The work of Maren Karlson is that of a form person. By this I mean that its own existence is dependent on a process of constant formation. Each painting is created with the understanding that what can be new is form itself. No matter the complexity of tone or value contained in each painting, Karlson’s process of producing an image is built on line. Everything in her work is an accumulation of drawn lines, representative of a kind of linear existence that we, as blood pumping, eating and defecating organisms, have the fortune/misfortune of inhabiting. The success of these works is not their ability to describe or educate us on the human experience, rather their inability to be anything else but body.

A body is not just a container; it is a boundary.
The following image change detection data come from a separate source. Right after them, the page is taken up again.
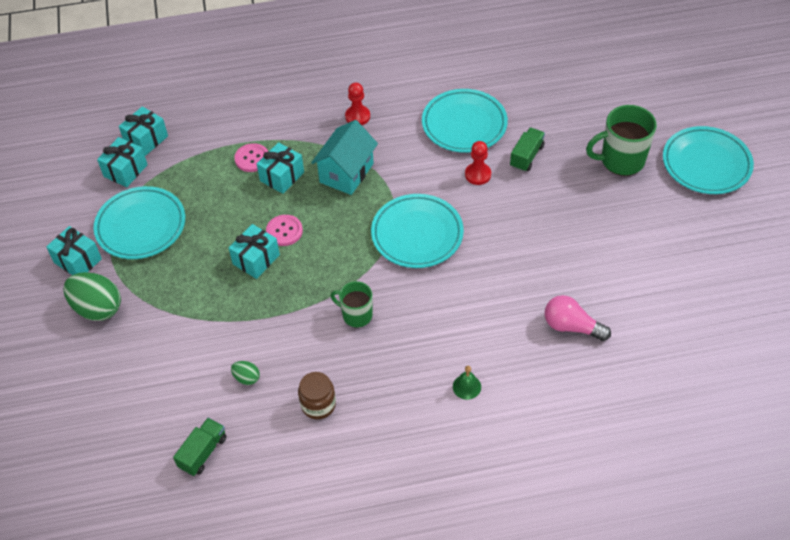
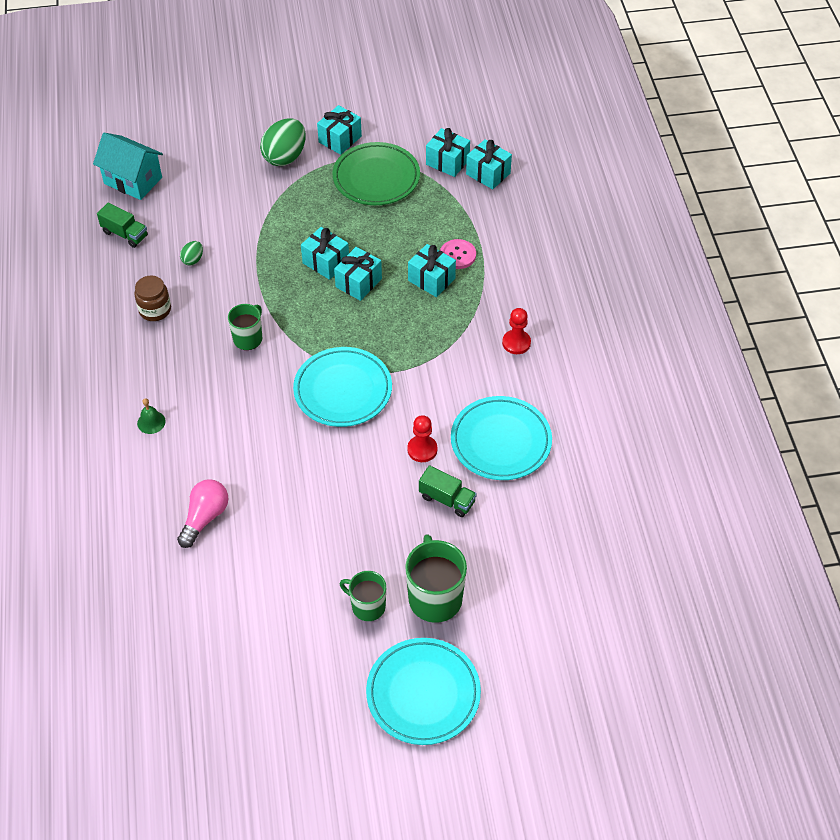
camera: 90 degrees right, 0 degrees up
turquoise plate [93,186,185,259] -> green plate [332,142,420,205]
pink button [266,215,303,246] -> turquoise gift [334,247,382,301]
turquoise house [311,120,378,195] -> turquoise house moved to [93,133,163,200]
none -> green mug [340,571,386,621]

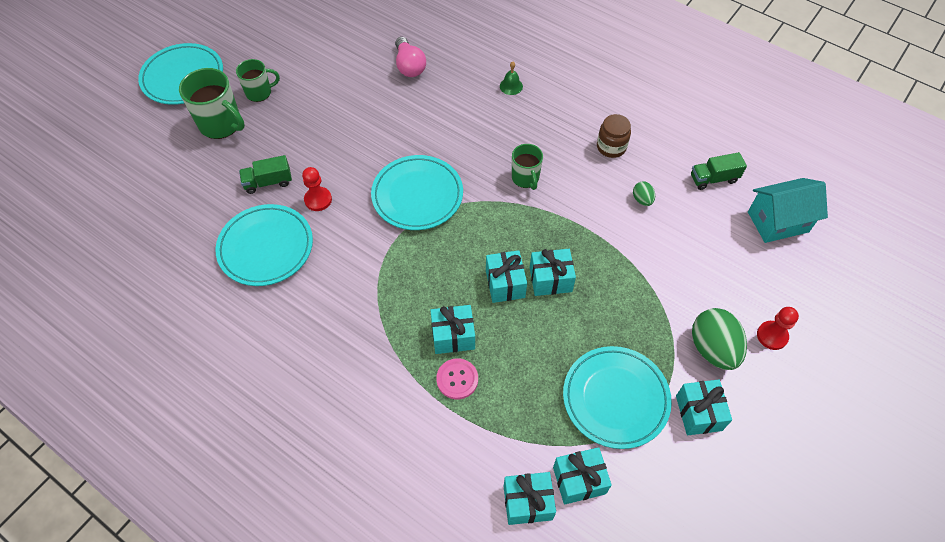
camera: 135 degrees right, 5 degrees up
green plate [332,142,420,205] -> turquoise plate [563,346,672,449]
red pawn [502,308,531,354] -> red pawn moved to [757,307,799,350]

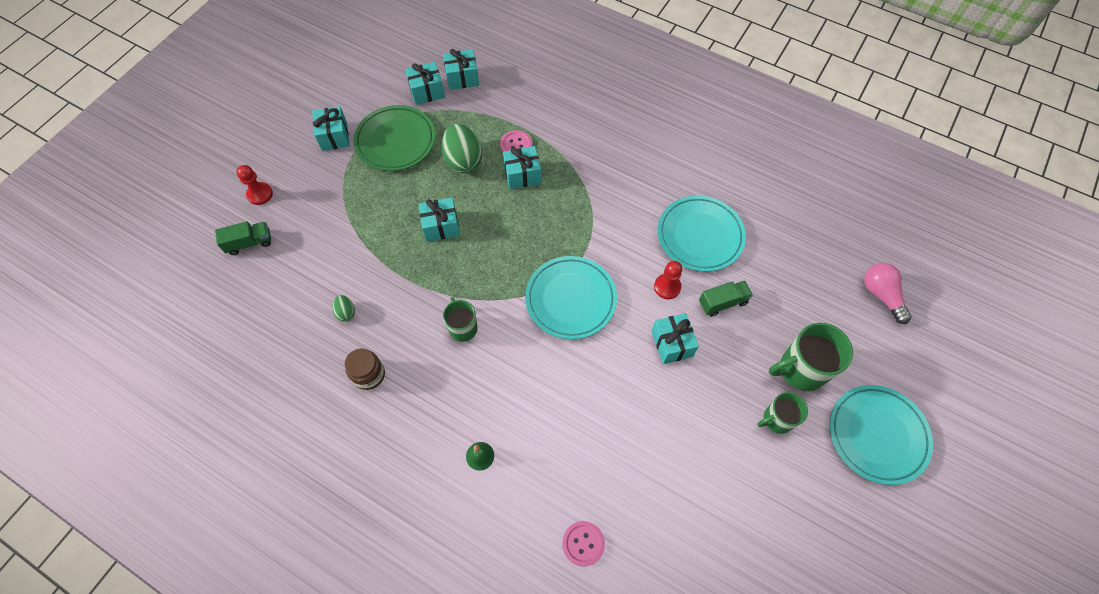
camera: 175 degrees right, 5 degrees up
green mug [179,68,245,139] -> green mug turned 45 degrees counterclockwise [769,323,853,391]
pink light bulb [395,37,426,77] -> pink light bulb moved to [864,263,912,324]
turquoise gift [486,250,527,303] -> turquoise gift moved to [651,313,699,364]
turquoise plate [563,346,672,449] -> green plate [353,105,435,171]
green truck [691,152,747,190] -> green truck moved to [215,221,271,255]
green egg [692,308,747,370] -> green egg moved to [442,124,482,173]
turquoise house [748,178,828,243] -> none
none -> pink button [562,521,605,567]

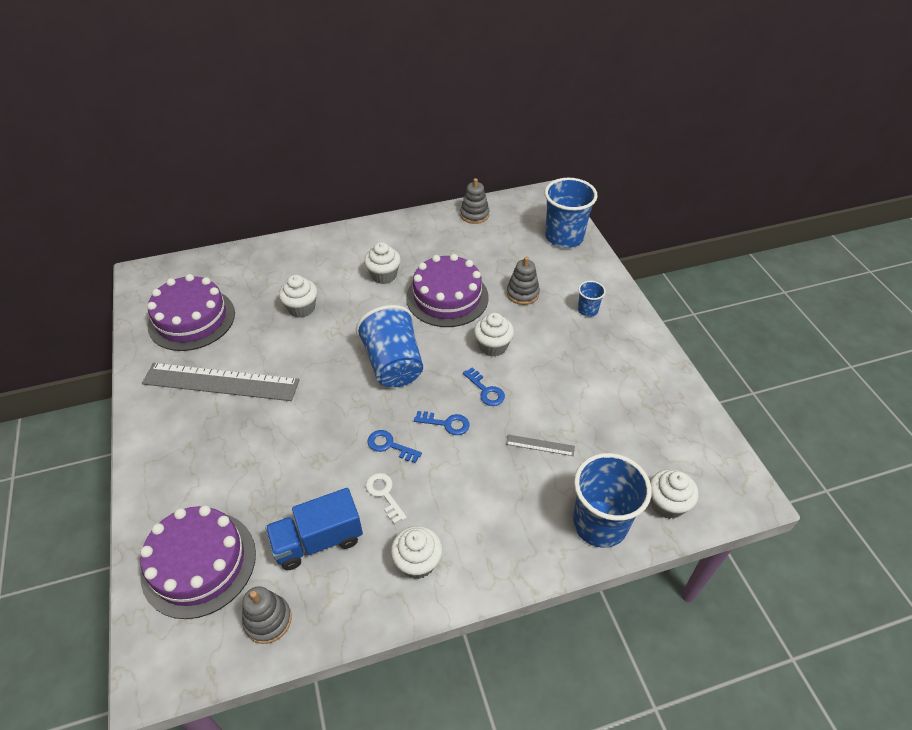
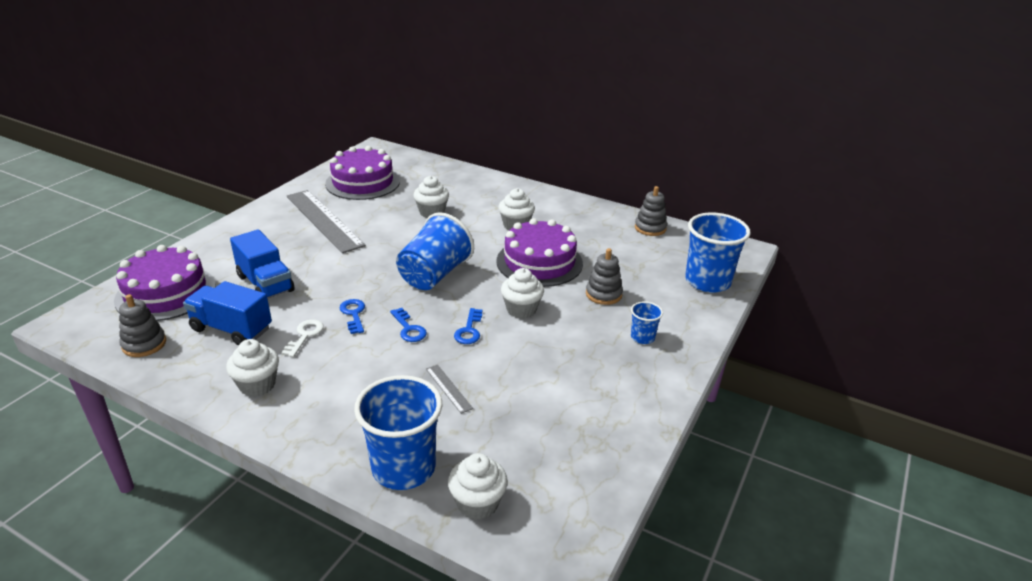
camera: 45 degrees right, 15 degrees down
none -> blue truck [230,229,294,298]

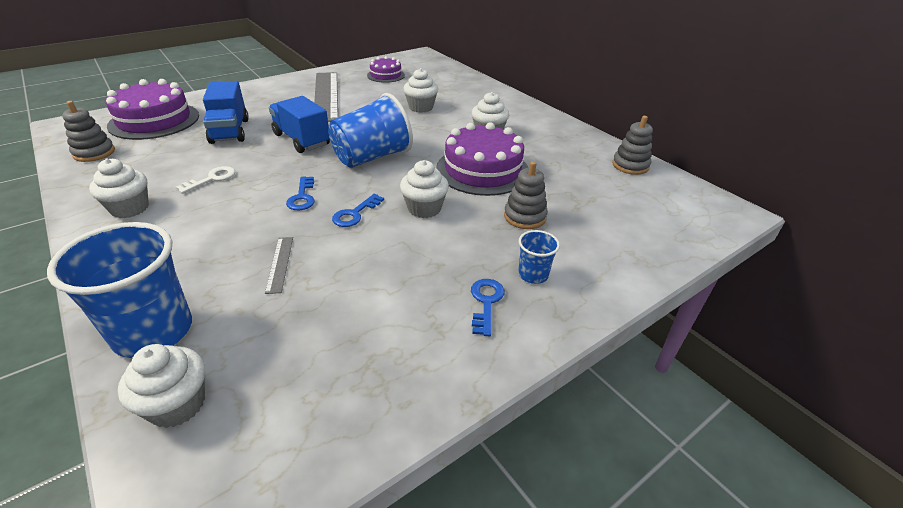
camera: 25 degrees right, 5 degrees up
blue truck [183,281,272,346] -> blue truck moved to [269,96,330,153]
purple cake [325,146,400,200] -> purple cake [367,56,405,83], size x0.56
blue key [340,299,365,334] -> blue key moved to [471,279,505,336]
blue cup [685,212,751,293] -> none

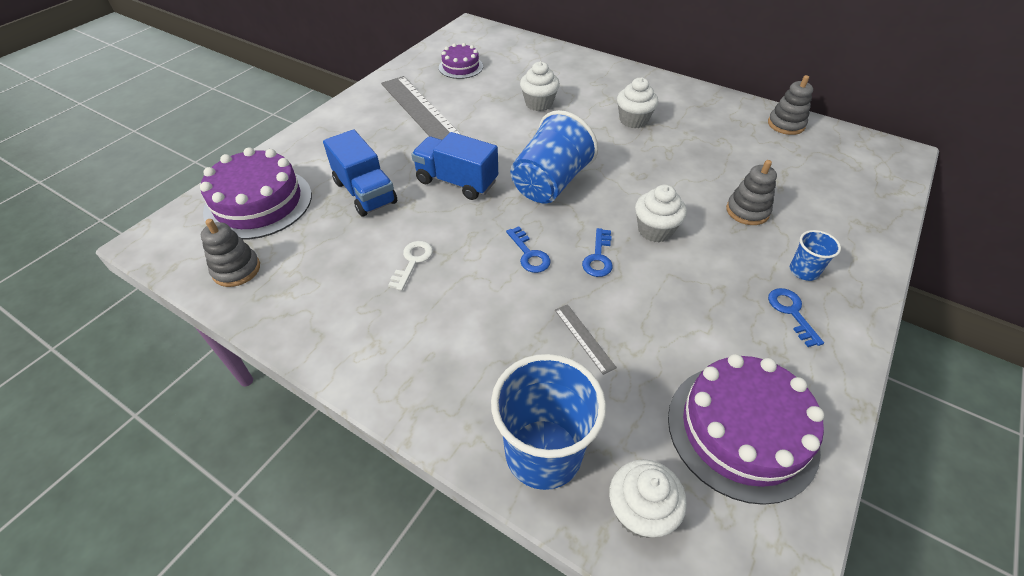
camera: 20 degrees left, 10 degrees up
white cupcake [89,158,149,218] -> none
purple cake [436,122,528,196] -> purple cake moved to [668,354,824,505]

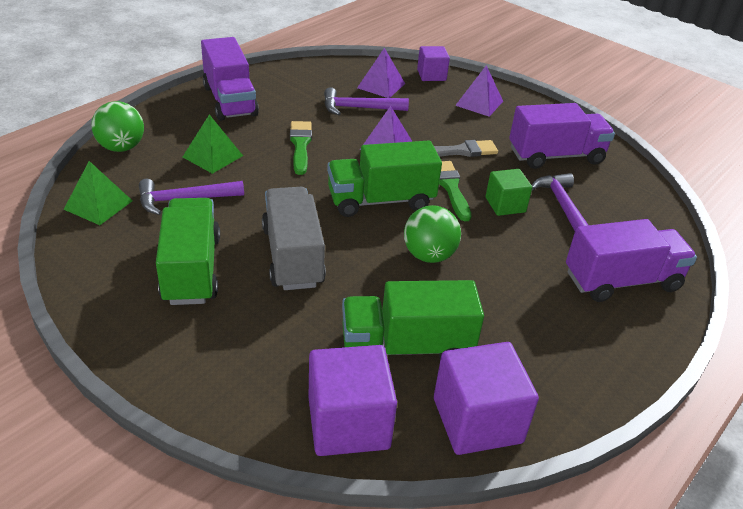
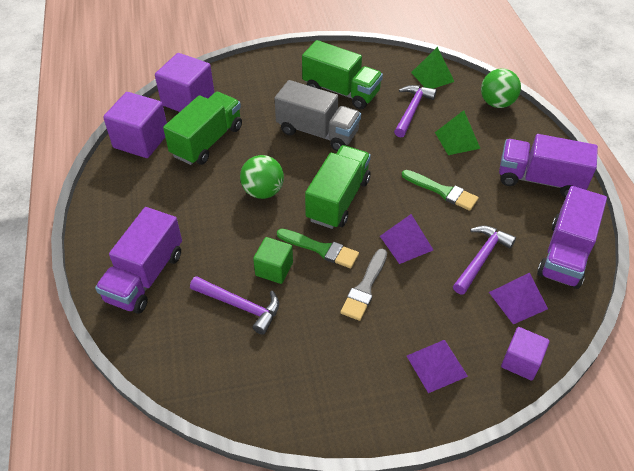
camera: 130 degrees right, 10 degrees up
purple truck [509,103,615,169] -> purple truck moved to [537,186,607,289]

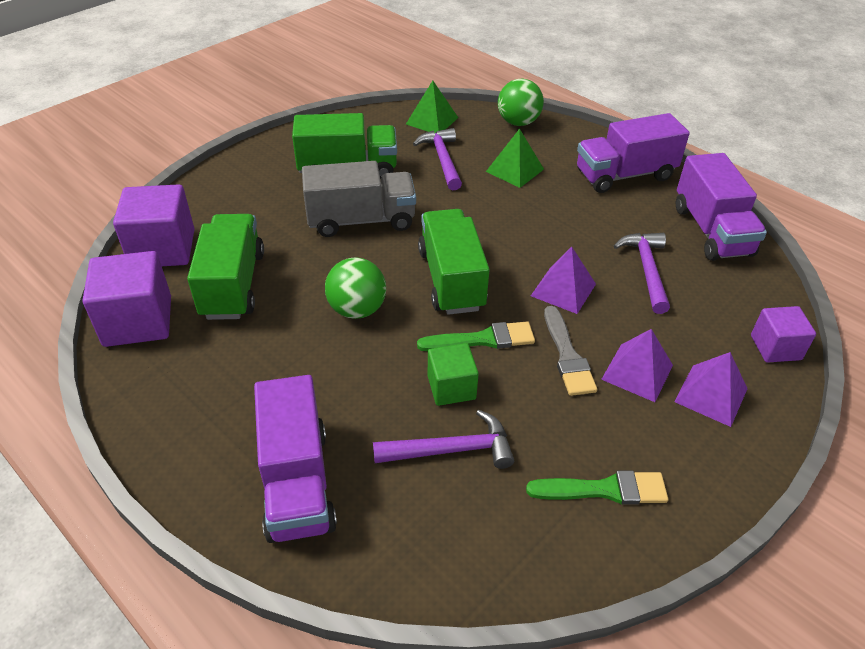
camera: 35 degrees left, 5 degrees down
green brush [402,170,479,211] -> green brush moved to [526,471,668,505]
purple pyramid [489,273,548,324] -> purple pyramid moved to [601,329,673,402]

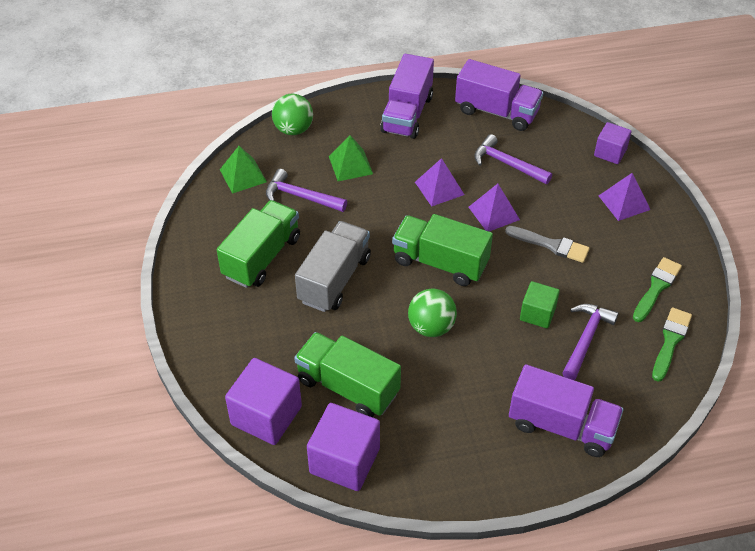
camera: 55 degrees left, 5 degrees up
green brush [417,321,535,351] -> green brush moved to [652,308,692,382]
purple pyramid [601,329,673,402] -> purple pyramid moved to [415,158,465,207]

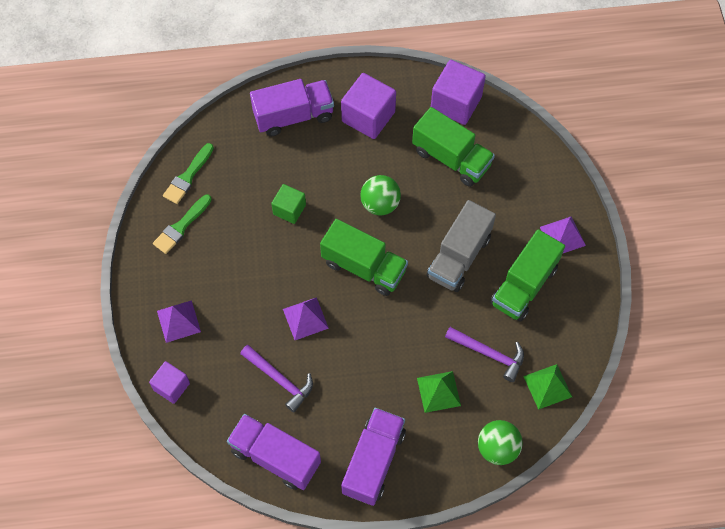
camera: 175 degrees left, 15 degrees up
purple cube [225,358,302,445] -> purple cube moved to [341,73,396,139]
purple pyramid [415,158,465,207] -> purple pyramid moved to [540,216,586,253]
grey brush [505,226,590,263] -> none
purple truck [509,364,624,457] -> purple truck turned 135 degrees clockwise [250,79,334,136]
purple hammer [562,304,619,380] -> none

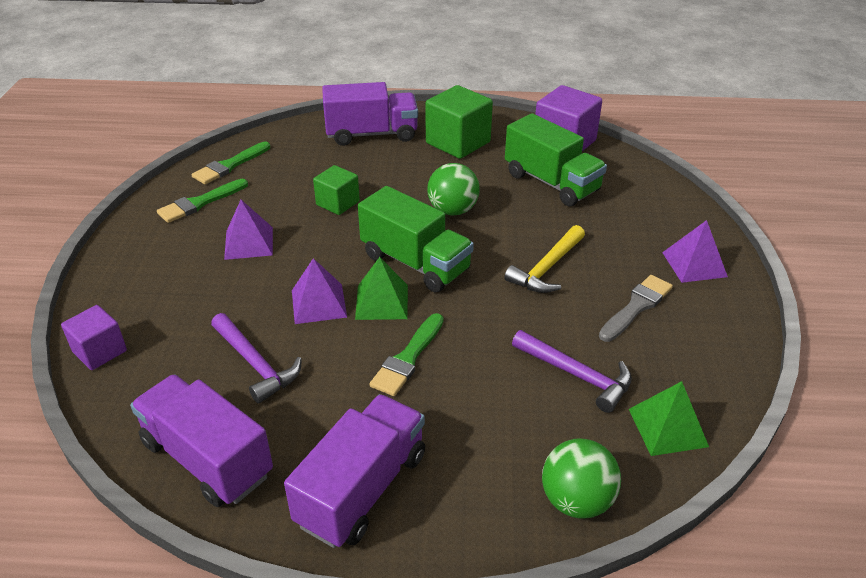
camera: 10 degrees right, 25 degrees down
purple pyramid [157,300,201,343] -> purple pyramid moved to [224,200,273,260]
purple cube [341,73,396,139] -> green cube [425,85,493,159]
green pyramid [417,371,461,413] -> green pyramid moved to [355,257,408,320]
grey truck [426,200,496,292] -> yellow hammer [504,225,585,293]
green truck [490,229,565,322] -> grey brush [599,275,673,342]
none -> green brush [370,313,443,396]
It separates one thing from another by giving each thing form. And because body is, by way of becoming singular, the generator of a kind of individuality, it too is the creator of alienation. We could all together, with all matter, be one great mass in constant pulsating ecstasy, but instead the flesh that drapes our bones and houses our minds not only brings our parts together into one unified form, it separates us from each other. As body gives form, it destroys unguarded connection. Body is our ecstasy and agony. It is the creator of desire. In this sense, as Karlson creates body, she as well creates the alien as painting.

Returning to my broth, it’s become cloudy and delicious. At this moment, I can’t keep myself from thinking that Karlson’s newest body of work behaves like a bone, acting out the roles of material, structure, food, flavor, essence, process (time). There is a joy in experiencing her work. It appears to have a demure and serious concern with life, but it fails to be tragic and instead manages the nearly impossible achievement of pure comedy, speaking its own lines in simultaneous, parallel soliloquies.

In my own experience looking at Karlson’s work, I find it reflects on the deepest desire as an organic organism to essentially live forever. It unravels me in a death process by means of constant production and reproduction of line upon line. I am reborn as a mirror of myself who questions whether there is a need for existence without transformation - without pain. “What goes too long unchanged destroys itself. The forest is forever because it dies and dies and so lives.”[1] As Karlson herself has stated, “painting helps me to transform this feeling [alienation], to understand it as a necessary, even spiritual process or journey, because it leads to change.” I appreciate this mode of perceiving life. In her process of finding acceptance, Karlson embraces our most brutal realities through transmutation.

Text: Brook Hsu

[1] Ursula K. Le Guin, “Dragonfly,” Tales from Earthsea, New York: Houghton Mifflin Harcourt, 2001, p. 310.